[Data records]
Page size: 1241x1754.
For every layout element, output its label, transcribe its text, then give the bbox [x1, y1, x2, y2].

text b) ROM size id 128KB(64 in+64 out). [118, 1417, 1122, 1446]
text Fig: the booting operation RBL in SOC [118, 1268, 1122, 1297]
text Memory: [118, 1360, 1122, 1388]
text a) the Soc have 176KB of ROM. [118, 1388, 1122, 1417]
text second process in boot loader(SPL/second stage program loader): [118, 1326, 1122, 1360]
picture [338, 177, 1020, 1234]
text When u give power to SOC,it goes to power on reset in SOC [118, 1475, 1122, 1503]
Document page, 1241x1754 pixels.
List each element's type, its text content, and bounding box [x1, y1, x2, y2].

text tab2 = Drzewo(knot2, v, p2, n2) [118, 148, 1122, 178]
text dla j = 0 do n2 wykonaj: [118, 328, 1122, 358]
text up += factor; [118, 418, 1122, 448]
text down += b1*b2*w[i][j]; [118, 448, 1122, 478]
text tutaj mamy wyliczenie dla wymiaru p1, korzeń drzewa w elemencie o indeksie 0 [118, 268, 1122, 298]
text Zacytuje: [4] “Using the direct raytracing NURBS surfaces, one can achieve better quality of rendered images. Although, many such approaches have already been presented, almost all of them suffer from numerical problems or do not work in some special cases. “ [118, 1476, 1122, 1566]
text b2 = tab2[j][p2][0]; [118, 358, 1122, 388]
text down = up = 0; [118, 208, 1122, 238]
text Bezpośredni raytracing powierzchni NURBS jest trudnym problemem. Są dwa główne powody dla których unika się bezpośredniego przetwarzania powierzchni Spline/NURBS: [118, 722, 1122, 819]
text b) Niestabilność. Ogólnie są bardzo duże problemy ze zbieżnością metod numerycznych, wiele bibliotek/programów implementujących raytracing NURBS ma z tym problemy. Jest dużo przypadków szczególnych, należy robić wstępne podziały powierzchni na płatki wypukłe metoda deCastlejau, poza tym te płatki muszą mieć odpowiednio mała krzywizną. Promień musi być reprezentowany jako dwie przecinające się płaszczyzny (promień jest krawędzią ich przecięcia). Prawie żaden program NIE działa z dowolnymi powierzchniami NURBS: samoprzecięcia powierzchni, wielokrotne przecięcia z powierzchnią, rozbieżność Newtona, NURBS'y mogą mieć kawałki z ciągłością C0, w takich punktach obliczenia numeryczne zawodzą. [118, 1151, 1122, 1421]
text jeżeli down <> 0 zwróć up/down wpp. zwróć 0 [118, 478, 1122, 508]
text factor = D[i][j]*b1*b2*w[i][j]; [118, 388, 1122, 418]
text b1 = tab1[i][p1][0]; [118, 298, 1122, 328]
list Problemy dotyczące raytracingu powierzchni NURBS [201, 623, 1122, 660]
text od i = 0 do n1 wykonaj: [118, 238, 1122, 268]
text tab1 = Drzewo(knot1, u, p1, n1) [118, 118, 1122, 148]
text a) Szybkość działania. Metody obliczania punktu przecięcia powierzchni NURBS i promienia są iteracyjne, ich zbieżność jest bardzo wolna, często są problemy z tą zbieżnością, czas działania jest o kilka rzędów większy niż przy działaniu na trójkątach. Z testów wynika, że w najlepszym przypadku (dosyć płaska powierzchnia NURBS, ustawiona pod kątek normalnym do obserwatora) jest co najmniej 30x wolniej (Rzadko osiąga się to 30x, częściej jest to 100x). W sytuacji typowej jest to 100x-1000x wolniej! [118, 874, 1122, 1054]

**What is needed**.
Copy every line of the entries above verbatim, with no changes to text, order, or coordinates.

**Task response**.
Page size: 1241x1754.
For every layout element, output its label, transcribe its text, then give the bbox [x1, y1, x2, y2].

text b) ROM size id 128KB(64 in+64 out). [118, 1417, 1122, 1446]
text Fig: the booting operation RBL in SOC [118, 1268, 1122, 1297]
text Memory: [118, 1360, 1122, 1388]
text a) the Soc have 176KB of ROM. [118, 1388, 1122, 1417]
text second process in boot loader(SPL/second stage program loader): [118, 1326, 1122, 1360]
picture [338, 177, 1020, 1234]
text When u give power to SOC,it goes to power on reset in SOC [118, 1475, 1122, 1503]
Document page, 1241x1754 pixels.
List each element's type, its text content, and bounding box [x1, y1, x2, y2].

text tab2 = Drzewo(knot2, v, p2, n2) [118, 148, 1122, 178]
text dla j = 0 do n2 wykonaj: [118, 328, 1122, 358]
text up += factor; [118, 418, 1122, 448]
text down += b1*b2*w[i][j]; [118, 448, 1122, 478]
text tutaj mamy wyliczenie dla wymiaru p1, korzeń drzewa w elemencie o indeksie 0 [118, 268, 1122, 298]
text Zacytuje: [4] “Using the direct raytracing NURBS surfaces, one can achieve better quality of rendered images. Although, many such approaches have already been presented, almost all of them suffer from numerical problems or do not work in some special cases. “ [118, 1476, 1122, 1566]
text b2 = tab2[j][p2][0]; [118, 358, 1122, 388]
text down = up = 0; [118, 208, 1122, 238]
text Bezpośredni raytracing powierzchni NURBS jest trudnym problemem. Są dwa główne powody dla których unika się bezpośredniego przetwarzania powierzchni Spline/NURBS: [118, 722, 1122, 819]
text b) Niestabilność. Ogólnie są bardzo duże problemy ze zbieżnością metod numerycznych, wiele bibliotek/programów implementujących raytracing NURBS ma z tym problemy. Jest dużo przypadków szczególnych, należy robić wstępne podziały powierzchni na płatki wypukłe metoda deCastlejau, poza tym te płatki muszą mieć odpowiednio mała krzywizną. Promień musi być reprezentowany jako dwie przecinające się płaszczyzny (promień jest krawędzią ich przecięcia). Prawie żaden program NIE działa z dowolnymi powierzchniami NURBS: samoprzecięcia powierzchni, wielokrotne przecięcia z powierzchnią, rozbieżność Newtona, NURBS'y mogą mieć kawałki z ciągłością C0, w takich punktach obliczenia numeryczne zawodzą. [118, 1151, 1122, 1421]
text jeżeli down <> 0 zwróć up/down wpp. zwróć 0 [118, 478, 1122, 508]
text factor = D[i][j]*b1*b2*w[i][j]; [118, 388, 1122, 418]
text b1 = tab1[i][p1][0]; [118, 298, 1122, 328]
list Problemy dotyczące raytracingu powierzchni NURBS [201, 623, 1122, 660]
text od i = 0 do n1 wykonaj: [118, 238, 1122, 268]
text tab1 = Drzewo(knot1, u, p1, n1) [118, 118, 1122, 148]
text a) Szybkość działania. Metody obliczania punktu przecięcia powierzchni NURBS i promienia są iteracyjne, ich zbieżność jest bardzo wolna, często są problemy z tą zbieżnością, czas działania jest o kilka rzędów większy niż przy działaniu na trójkątach. Z testów wynika, że w najlepszym przypadku (dosyć płaska powierzchnia NURBS, ustawiona pod kątek normalnym do obserwatora) jest co najmniej 30x wolniej (Rzadko osiąga się to 30x, częściej jest to 100x). W sytuacji typowej jest to 100x-1000x wolniej! [118, 874, 1122, 1054]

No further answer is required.